“A bola é mulher não sabe o que quer”. Que me perdoem as
minhas queridas amigas que sabem que não sou nada machista. A frase foi escrita
por To Sam, pessoa admirável que tive o prazer de conhecer, numa “charge” ao
futebol carregada de humor. To Sam além de decorador, foi pintor, ilustrador,
escritor e principalmente um humorista de craveira ímpar. Tudo isto a propósito
dos futebóis, tema em que não me sinto nada à vontade por perceber pouco do
assunto. Mas realmente a bola é redonda e não sabe mesmo o que quer, pois
muitas vezes os que a pontapeiam querem que ela vá para um lado e ela
teimosamente vai para outro, sem conta nem medida. Mesmo percebendo pouco do
assunto, acho que para se jogar é necessário possuir-se jeito, muita perna e
maior pulmão. Os nossos rapazes da selecção têm imenso jeito. Já quanto a perna
parece que todos as perderam e quanto a pulmão nem se fala. Quando todos
ansiavam por uma vitória, ela esfumou-se e vá lá, evitou-se a derrota. É assim,
para uns ganharem outros perdem e às vezes empata-se. Os adversários não são
paralíticos e cada vez sabem mais daquilo. Mas não foi para isto que resolvi
escrever este texto.
Nós, os portugueses temos todos a mania que somos os
melhores do mundo e que havemos levar de vencida tudo e todos, mas não somos. A
comunicação social e o zé povinho endeusam tudo e todos e esquecem-se das
nossas limitações. O desporto, principalmente o futebol, faz libertar nos
indivíduos todas as paixões reprimidas pelas frustrações da vida, levando para
os estádios, ansias e desejos incontidos, que depois explodem e levam as massas
a comportarem-se quase como selvagens. O povinho, explorado por patrões e
governantes gananciosos e corruptos, vive triste e continua inculto pela
educação que lhes falta em casa e nas escolas, onde, mais uma vez o poder, cego
pela contenção orçamental, déspota nas decisões, não deixa a educação evoluir,
limitando os educadores a regras e normas emanadas dos órgãos centrais. Por
outro lado, a história que nos foi ensinada fez-nos crer que um povo
descobridor e aventureiro como o nosso, poderia levar de vencida todas as
tarefas. Esqueceram-se que os homens iam para as caravelas, para poderem comer
e tentar trazer de outras bandas aquilo que não conseguiam para sustentar a
família. Tivemos realmente meia dúzia de iluminados e estudiosos, que sabiam de
antemão aquilo que podiam vir a encontrar e daí tirarem o melhor proveito. E
realmente tiraram. Só que, mais uma vez, não foi o povo que beneficiou. A corte
enriqueceu e por encosto o clero também com os agradecimentos às divindades
pelos conseguimentos. O povão continuou paupérrimo e ainda hoje continua.

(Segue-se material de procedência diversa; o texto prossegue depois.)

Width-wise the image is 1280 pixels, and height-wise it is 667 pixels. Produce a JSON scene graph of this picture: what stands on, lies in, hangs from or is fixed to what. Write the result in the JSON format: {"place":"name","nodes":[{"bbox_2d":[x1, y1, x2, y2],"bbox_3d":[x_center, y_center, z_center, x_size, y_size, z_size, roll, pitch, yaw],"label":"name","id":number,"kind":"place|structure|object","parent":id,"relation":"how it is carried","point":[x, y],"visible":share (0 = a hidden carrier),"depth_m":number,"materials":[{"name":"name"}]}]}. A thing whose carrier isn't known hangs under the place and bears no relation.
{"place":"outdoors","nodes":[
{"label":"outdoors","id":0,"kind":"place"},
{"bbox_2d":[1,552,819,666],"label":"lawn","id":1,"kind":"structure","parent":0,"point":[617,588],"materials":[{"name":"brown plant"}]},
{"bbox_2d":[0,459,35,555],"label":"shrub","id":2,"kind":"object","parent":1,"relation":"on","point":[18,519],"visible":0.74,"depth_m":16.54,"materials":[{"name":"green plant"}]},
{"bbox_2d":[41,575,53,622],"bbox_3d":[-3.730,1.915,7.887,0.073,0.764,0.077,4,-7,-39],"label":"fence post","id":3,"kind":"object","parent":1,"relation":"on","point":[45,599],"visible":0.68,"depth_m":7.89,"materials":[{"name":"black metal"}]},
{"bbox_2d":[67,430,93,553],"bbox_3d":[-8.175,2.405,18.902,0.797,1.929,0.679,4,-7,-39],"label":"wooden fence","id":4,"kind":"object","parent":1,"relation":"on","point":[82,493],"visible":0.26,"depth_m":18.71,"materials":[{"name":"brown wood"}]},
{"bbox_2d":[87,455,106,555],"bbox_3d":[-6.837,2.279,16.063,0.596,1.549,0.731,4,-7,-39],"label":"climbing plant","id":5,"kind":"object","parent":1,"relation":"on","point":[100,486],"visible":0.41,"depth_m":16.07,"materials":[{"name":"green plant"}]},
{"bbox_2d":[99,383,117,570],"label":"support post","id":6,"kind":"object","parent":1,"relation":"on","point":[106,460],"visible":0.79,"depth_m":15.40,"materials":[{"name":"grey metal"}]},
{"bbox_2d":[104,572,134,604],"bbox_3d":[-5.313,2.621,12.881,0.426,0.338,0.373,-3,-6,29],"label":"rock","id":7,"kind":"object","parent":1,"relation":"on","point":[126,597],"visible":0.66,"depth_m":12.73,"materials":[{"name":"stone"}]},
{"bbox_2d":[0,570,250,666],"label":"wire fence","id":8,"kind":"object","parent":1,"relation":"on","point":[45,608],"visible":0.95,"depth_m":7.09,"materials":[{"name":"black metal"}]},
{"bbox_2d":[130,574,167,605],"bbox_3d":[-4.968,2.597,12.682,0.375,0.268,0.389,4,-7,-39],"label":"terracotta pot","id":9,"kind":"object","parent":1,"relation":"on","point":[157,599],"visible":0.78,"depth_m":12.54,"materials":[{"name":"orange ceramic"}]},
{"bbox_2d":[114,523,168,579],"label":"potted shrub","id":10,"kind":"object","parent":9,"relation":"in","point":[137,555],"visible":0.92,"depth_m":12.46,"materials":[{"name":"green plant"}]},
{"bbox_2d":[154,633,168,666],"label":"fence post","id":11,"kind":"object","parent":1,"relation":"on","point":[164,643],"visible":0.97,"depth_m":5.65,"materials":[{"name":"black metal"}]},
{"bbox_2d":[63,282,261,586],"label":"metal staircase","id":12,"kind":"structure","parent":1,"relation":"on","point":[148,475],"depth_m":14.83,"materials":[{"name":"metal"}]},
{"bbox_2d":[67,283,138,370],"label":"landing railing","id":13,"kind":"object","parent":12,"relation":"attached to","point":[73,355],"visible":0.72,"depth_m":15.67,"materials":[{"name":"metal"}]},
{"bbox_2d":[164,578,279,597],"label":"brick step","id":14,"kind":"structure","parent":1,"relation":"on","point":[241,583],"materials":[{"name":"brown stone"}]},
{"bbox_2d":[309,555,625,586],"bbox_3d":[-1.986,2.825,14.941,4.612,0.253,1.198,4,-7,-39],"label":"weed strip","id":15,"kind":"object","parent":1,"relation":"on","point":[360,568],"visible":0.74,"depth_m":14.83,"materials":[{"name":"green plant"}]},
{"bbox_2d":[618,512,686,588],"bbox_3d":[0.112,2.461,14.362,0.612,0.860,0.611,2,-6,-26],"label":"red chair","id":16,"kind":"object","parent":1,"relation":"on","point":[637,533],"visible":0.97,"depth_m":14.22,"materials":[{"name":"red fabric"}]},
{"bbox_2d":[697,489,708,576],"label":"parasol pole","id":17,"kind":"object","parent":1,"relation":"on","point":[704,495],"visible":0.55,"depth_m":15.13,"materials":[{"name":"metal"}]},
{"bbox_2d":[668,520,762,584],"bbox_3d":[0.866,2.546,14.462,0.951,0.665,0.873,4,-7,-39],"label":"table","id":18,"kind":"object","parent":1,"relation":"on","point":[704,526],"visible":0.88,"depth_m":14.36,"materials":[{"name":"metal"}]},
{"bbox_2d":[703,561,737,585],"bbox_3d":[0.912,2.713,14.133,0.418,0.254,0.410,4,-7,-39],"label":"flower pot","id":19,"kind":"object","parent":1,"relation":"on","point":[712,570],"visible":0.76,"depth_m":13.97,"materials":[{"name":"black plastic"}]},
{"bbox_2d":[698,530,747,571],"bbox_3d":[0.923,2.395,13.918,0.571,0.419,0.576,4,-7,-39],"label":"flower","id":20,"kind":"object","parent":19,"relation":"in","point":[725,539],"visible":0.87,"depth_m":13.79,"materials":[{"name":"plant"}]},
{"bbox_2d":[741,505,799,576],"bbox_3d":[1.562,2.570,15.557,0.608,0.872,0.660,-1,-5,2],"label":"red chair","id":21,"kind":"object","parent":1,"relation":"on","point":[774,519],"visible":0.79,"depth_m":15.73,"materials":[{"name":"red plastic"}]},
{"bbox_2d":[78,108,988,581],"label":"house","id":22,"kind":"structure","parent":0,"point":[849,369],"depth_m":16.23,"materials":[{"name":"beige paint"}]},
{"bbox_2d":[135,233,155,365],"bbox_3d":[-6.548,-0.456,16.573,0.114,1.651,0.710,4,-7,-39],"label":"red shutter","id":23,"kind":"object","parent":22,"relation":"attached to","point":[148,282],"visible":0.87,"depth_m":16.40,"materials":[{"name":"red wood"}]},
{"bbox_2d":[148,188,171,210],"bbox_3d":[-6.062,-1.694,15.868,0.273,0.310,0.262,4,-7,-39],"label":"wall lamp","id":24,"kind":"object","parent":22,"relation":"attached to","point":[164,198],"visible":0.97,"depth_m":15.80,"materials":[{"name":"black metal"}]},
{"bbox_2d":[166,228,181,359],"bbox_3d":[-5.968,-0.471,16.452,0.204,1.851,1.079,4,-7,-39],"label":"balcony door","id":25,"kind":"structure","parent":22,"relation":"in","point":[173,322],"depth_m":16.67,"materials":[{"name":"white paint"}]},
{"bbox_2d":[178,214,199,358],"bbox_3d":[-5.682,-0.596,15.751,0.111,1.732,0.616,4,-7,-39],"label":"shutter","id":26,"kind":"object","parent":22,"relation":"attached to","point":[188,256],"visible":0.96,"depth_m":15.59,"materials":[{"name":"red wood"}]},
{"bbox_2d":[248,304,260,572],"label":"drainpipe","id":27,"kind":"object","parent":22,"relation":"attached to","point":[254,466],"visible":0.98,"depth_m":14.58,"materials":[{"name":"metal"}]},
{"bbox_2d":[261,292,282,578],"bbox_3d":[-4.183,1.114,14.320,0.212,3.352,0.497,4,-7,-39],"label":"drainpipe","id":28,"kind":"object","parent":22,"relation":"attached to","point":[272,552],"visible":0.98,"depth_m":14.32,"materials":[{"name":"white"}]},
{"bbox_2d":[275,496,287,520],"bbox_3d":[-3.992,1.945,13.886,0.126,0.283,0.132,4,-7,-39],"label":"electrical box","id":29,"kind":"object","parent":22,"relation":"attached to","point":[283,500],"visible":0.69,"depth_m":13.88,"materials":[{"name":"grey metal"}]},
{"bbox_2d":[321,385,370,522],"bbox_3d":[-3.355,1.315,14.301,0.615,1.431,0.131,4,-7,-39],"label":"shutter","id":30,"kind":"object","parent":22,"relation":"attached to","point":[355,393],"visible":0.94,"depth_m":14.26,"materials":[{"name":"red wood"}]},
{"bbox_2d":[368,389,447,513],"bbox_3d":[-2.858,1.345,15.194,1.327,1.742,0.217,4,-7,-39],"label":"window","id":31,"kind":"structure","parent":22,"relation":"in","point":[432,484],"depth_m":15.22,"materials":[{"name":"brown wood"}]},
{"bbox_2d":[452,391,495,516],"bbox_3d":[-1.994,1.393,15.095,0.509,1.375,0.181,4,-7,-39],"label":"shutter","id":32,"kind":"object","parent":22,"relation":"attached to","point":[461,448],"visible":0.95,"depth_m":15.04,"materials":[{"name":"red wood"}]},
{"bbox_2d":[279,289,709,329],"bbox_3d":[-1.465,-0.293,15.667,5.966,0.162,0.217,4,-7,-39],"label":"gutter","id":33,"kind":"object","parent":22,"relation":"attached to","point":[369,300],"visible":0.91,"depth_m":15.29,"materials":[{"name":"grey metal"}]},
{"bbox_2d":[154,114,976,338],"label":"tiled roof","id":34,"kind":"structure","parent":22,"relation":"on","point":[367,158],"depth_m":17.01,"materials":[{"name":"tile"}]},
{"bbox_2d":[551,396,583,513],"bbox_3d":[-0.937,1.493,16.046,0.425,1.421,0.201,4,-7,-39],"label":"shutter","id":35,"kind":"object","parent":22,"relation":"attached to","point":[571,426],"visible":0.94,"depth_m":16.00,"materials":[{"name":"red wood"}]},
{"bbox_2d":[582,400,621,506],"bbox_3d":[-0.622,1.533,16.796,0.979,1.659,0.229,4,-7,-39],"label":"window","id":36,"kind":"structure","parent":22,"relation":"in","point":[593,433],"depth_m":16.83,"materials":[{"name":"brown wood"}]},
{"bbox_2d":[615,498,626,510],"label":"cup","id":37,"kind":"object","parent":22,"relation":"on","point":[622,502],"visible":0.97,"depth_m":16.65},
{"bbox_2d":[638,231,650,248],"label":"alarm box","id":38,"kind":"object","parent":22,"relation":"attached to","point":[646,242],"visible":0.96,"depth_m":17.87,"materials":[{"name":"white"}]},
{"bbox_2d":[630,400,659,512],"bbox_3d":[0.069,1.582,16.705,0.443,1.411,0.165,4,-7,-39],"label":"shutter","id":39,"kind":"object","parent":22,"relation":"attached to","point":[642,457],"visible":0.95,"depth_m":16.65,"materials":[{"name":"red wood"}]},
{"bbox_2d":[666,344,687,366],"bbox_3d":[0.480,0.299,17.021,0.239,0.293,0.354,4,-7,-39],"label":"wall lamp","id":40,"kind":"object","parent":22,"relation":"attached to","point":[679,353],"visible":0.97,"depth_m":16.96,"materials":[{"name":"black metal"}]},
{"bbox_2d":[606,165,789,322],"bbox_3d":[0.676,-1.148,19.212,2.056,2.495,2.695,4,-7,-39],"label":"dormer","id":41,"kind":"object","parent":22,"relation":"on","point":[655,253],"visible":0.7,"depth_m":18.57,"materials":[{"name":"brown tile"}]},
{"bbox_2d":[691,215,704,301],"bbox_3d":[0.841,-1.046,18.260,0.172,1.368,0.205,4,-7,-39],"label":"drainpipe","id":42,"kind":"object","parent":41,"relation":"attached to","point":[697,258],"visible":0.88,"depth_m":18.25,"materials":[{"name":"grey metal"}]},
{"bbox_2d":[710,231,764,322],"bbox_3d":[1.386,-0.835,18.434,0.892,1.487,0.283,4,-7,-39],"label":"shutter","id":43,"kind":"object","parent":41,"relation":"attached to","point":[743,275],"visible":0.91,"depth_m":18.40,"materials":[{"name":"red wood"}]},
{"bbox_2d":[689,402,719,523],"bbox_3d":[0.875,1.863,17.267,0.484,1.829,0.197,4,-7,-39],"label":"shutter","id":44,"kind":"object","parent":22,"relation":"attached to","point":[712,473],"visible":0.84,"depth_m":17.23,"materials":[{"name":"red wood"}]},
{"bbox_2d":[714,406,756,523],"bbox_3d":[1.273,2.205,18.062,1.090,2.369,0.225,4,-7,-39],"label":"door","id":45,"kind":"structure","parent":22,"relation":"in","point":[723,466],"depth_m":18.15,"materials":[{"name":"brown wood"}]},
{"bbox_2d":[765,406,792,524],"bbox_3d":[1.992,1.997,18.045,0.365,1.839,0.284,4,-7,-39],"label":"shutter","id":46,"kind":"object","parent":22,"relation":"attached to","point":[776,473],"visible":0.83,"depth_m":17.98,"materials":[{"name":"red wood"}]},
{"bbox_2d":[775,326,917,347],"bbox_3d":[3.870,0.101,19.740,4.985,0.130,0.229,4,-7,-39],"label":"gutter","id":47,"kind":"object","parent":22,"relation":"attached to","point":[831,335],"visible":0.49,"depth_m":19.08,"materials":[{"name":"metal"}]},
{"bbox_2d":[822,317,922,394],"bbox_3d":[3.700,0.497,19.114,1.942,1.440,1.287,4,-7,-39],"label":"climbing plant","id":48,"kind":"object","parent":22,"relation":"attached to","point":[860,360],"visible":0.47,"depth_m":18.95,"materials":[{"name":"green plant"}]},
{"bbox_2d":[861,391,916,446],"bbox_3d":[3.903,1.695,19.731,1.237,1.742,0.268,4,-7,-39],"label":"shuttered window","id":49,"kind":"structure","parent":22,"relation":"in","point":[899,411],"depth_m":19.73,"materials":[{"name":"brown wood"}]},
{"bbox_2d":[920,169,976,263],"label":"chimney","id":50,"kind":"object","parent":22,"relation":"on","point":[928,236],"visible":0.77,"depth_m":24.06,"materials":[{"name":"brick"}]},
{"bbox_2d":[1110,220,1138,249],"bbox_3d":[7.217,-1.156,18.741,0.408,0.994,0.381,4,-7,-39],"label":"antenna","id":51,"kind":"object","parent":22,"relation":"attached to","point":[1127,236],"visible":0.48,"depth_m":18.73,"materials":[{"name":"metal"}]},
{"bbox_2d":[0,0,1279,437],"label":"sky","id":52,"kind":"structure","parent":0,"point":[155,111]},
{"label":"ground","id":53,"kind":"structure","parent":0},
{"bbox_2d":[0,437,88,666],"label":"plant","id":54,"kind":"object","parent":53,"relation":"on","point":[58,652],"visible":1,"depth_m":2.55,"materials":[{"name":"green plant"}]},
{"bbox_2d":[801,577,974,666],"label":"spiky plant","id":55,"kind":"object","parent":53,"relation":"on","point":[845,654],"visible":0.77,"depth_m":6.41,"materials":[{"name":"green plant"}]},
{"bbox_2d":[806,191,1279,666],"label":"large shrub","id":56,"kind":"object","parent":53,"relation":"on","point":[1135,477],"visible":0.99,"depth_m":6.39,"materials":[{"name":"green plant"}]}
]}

Depois apareceu um poeta, demasiado lírico, que enalteceu de tal forma os
feitos dos portugueses, que todos nós lemos e estudámos, acabando por colocarmos
o livro debaixo do braço, mostrando a tudo e todos: — Vejam, os portugueses,
nós, somos assim; Destemidos, valentes e determinados. Vencemos tudo e todos.— Santa
desilusão, somos iguais aos demais, com as nossas incapacidades e fragilidades.
Olha! Resta-nos dizer aos rapazes quando regressarem a
Portugal:-- Deixem lá, a culpa foi do Camões.